*** Opening of THE RECORDS ***

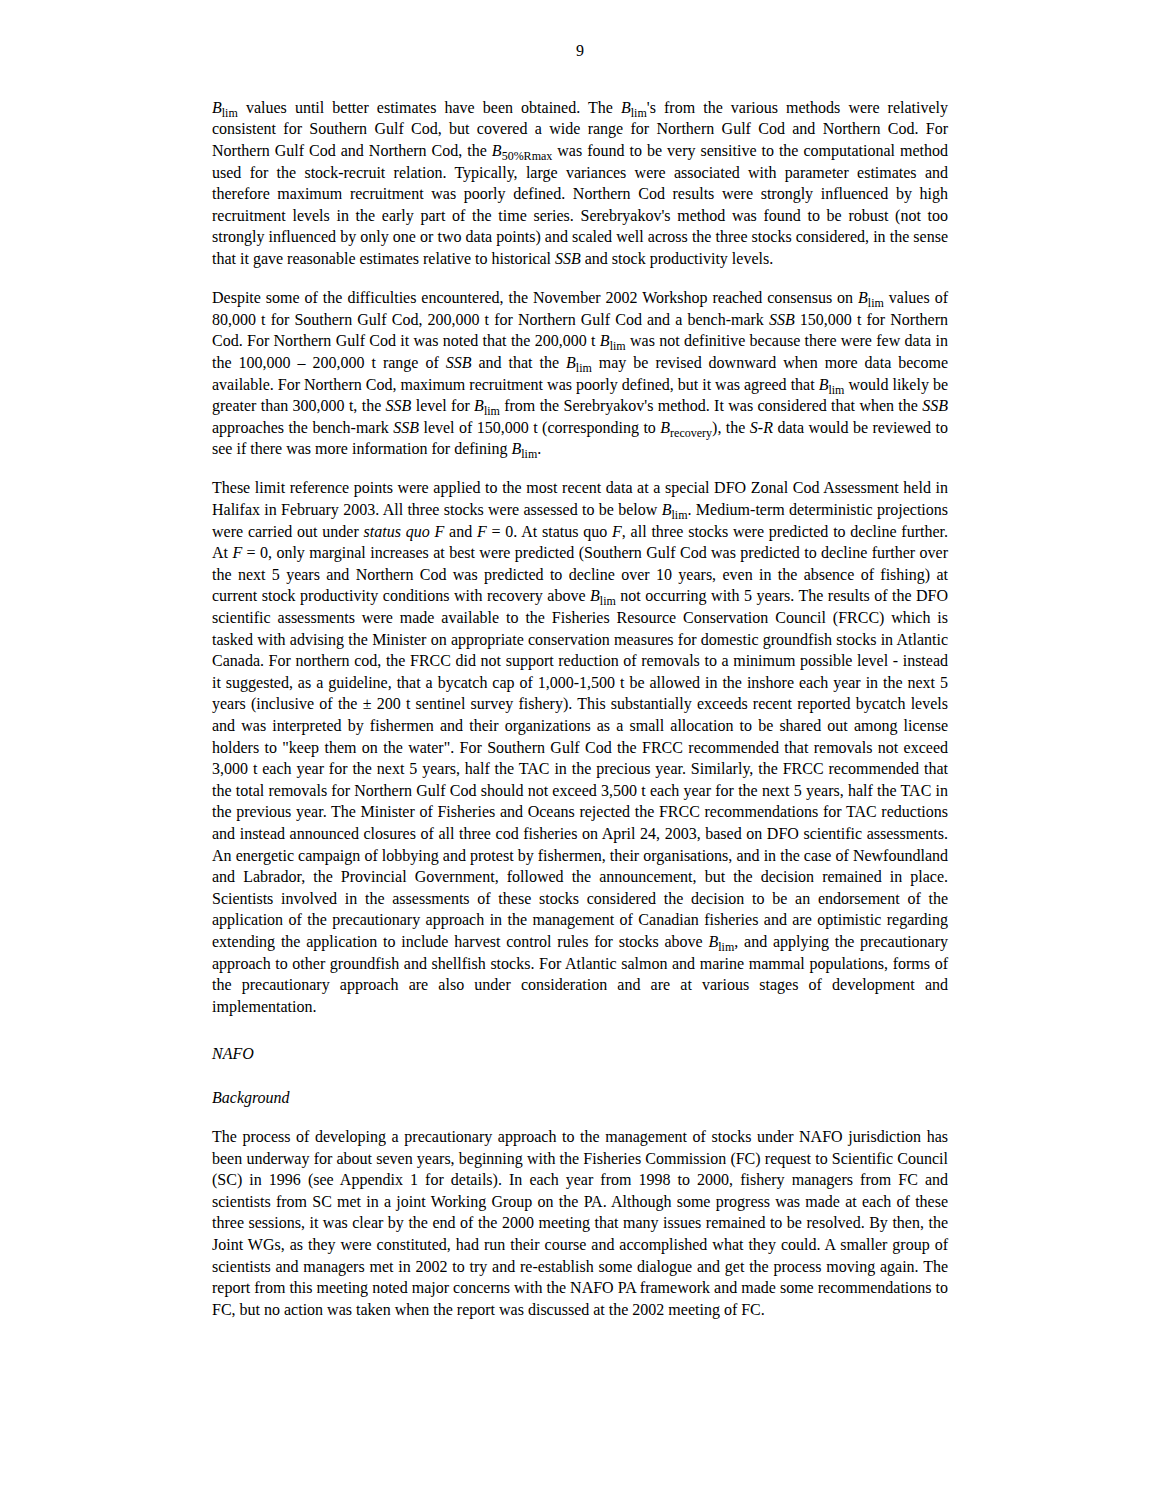9
Blim values until better estimates have been obtained. The Blim's from the various methods were relatively consistent for Southern Gulf Cod, but covered a wide range for Northern Gulf Cod and Northern Cod. For Northern Gulf Cod and Northern Cod, the B50%Rmax was found to be very sensitive to the computational method used for the stock-recruit relation. Typically, large variances were associated with parameter estimates and therefore maximum recruitment was poorly defined. Northern Cod results were strongly influenced by high recruitment levels in the early part of the time series. Serebryakov's method was found to be robust (not too strongly influenced by only one or two data points) and scaled well across the three stocks considered, in the sense that it gave reasonable estimates relative to historical SSB and stock productivity levels.
Despite some of the difficulties encountered, the November 2002 Workshop reached consensus on Blim values of 80,000 t for Southern Gulf Cod, 200,000 t for Northern Gulf Cod and a bench-mark SSB 150,000 t for Northern Cod. For Northern Gulf Cod it was noted that the 200,000 t Blim was not definitive because there were few data in the 100,000 – 200,000 t range of SSB and that the Blim may be revised downward when more data become available. For Northern Cod, maximum recruitment was poorly defined, but it was agreed that Blim would likely be greater than 300,000 t, the SSB level for Blim from the Serebryakov's method. It was considered that when the SSB approaches the bench-mark SSB level of 150,000 t (corresponding to Brecovery), the S-R data would be reviewed to see if there was more information for defining Blim.
These limit reference points were applied to the most recent data at a special DFO Zonal Cod Assessment held in Halifax in February 2003. All three stocks were assessed to be below Blim. Medium-term deterministic projections were carried out under status quo F and F = 0. At status quo F, all three stocks were predicted to decline further. At F = 0, only marginal increases at best were predicted (Southern Gulf Cod was predicted to decline further over the next 5 years and Northern Cod was predicted to decline over 10 years, even in the absence of fishing) at current stock productivity conditions with recovery above Blim not occurring with 5 years. The results of the DFO scientific assessments were made available to the Fisheries Resource Conservation Council (FRCC) which is tasked with advising the Minister on appropriate conservation measures for domestic groundfish stocks in Atlantic Canada. For northern cod, the FRCC did not support reduction of removals to a minimum possible level - instead it suggested, as a guideline, that a bycatch cap of 1,000-1,500 t be allowed in the inshore each year in the next 5 years (inclusive of the ± 200 t sentinel survey fishery). This substantially exceeds recent reported bycatch levels and was interpreted by fishermen and their organizations as a small allocation to be shared out among license holders to "keep them on the water". For Southern Gulf Cod the FRCC recommended that removals not exceed 3,000 t each year for the next 5 years, half the TAC in the precious year. Similarly, the FRCC recommended that the total removals for Northern Gulf Cod should not exceed 3,500 t each year for the next 5 years, half the TAC in the previous year. The Minister of Fisheries and Oceans rejected the FRCC recommendations for TAC reductions and instead announced closures of all three cod fisheries on April 24, 2003, based on DFO scientific assessments. An energetic campaign of lobbying and protest by fishermen, their organisations, and in the case of Newfoundland and Labrador, the Provincial Government, followed the announcement, but the decision remained in place. Scientists involved in the assessments of these stocks considered the decision to be an endorsement of the application of the precautionary approach in the management of Canadian fisheries and are optimistic regarding extending the application to include harvest control rules for stocks above Blim, and applying the precautionary approach to other groundfish and shellfish stocks. For Atlantic salmon and marine mammal populations, forms of the precautionary approach are also under consideration and are at various stages of development and implementation.
NAFO
Background
The process of developing a precautionary approach to the management of stocks under NAFO jurisdiction has been underway for about seven years, beginning with the Fisheries Commission (FC) request to Scientific Council (SC) in 1996 (see Appendix 1 for details). In each year from 1998 to 2000, fishery managers from FC and scientists from SC met in a joint Working Group on the PA. Although some progress was made at each of these three sessions, it was clear by the end of the 2000 meeting that many issues remained to be resolved. By then, the Joint WGs, as they were constituted, had run their course and accomplished what they could. A smaller group of scientists and managers met in 2002 to try and re-establish some dialogue and get the process moving again. The report from this meeting noted major concerns with the NAFO PA framework and made some recommendations to FC, but no action was taken when the report was discussed at the 2002 meeting of FC.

*** Close of THE RECORDS ***

TASK DESCRIPTION :: Print out the entries above word for word from the first line to the line containing "Blim values until", both included, omitting the pictures.

PROBLEM SOLUTION ::
9
Blim values until better estimates have been obtained. The Blim's from the various methods were relatively consistent for Southern Gulf Cod, but covered a wide range for Northern Gulf Cod and Northern Cod. For Northern Gulf Cod and Northern Cod, the B50%Rmax was found to be very sensitive to the computational method used for the stock-recruit relation. Typically, large variances were associated with parameter estimates and therefore maximum recruitment was poorly defined. Northern Cod results were strongly influenced by high recruitment levels in the early part of the time series. Serebryakov's method was found to be robust (not too strongly influenced by only one or two data points) and scaled well across the three stocks considered, in the sense that it gave reasonable estimates relative to historical SSB and stock productivity levels.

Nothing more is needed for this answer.